Em um contexto de classe média alta, por exemplo, jamais se vê um pai dizer “vou buscar meu filho e outros menores na festa”. Mas sobre os filhos vulneráveis de um outro alguém muitas vezes é esse o substantivo adotado para definir. Menor é sempre “o outro”, o filho do outro, assim como em tantos grupos identitários não-hegemônicos.

[…] “Assim, as crianças e adolescentes não eram reconhecidos como indivíduos portadores de direitos especiais, sendo que o Estado tinha um olhar de tutela sobre eles, e não de amparo integral. Com isso, a abordagem para lidar com questões da infância e adolescência era baseada em aspectos de correção, repressão e assistencialismo, sem foco na garantia de direitos fundamentais. A busca pelo bem-estar das crianças e adolescentes sem a tutela da família era centrada em práticas punitivistas, em que eles eram vistos como “menores” e que necessitavam do controle para a manutenção da ordem e dos “bons costumes”. [1](Politize, 2005)
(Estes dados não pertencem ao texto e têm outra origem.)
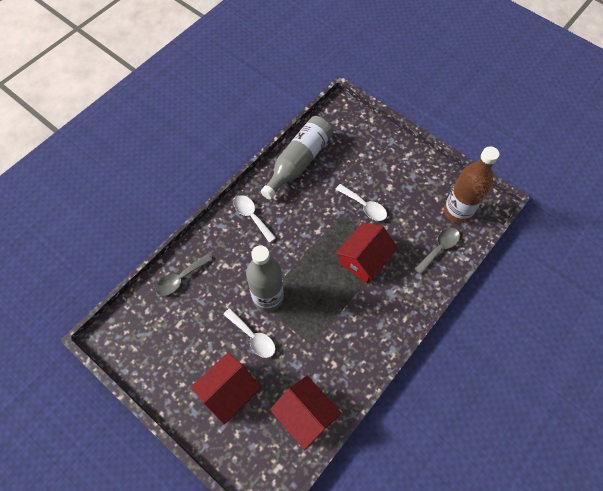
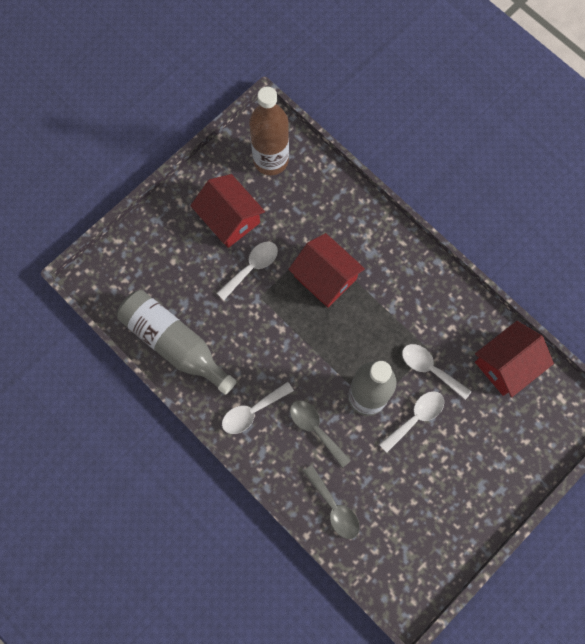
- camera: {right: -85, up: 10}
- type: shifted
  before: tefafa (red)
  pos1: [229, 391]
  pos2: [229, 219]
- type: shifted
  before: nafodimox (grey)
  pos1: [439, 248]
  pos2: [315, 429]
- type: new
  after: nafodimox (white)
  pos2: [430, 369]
A Constituição Federal de 1988 tem sofrido diversos ataques pelas correntes ideológicas da extrema-direita em nosso país. E eu arrisco dizer que o começo desse processo se deu justamente pelo Estatuto da Criança e do Adolescente. Porque funciona assim na sociedade. São atingidos primeiro os mais vulneráveis. Neste caso, crianças e adolescentes.

Há quanto tempo, por exemplo, em programas de televisão focados na ação policial se observa, novamente, o uso do termo “menor” em editoriais e noticiários? Sem perceber, a população vem incorporando novamente esse conceito, até que se leve à modificação da Lei. Para atender a uma lógica perversa encabeçada por políticos mal-intencionados. Uma busca rápida pela internet usando a palavra “menor” vai mostrar o quanto essa aberração jurídica tem feito parte do seu cotidiano e talvez você nem tenha se dado conta.

Referências:

BRASIL, 1990. Senado Federal. Estatuto da Criança e do Adolescente.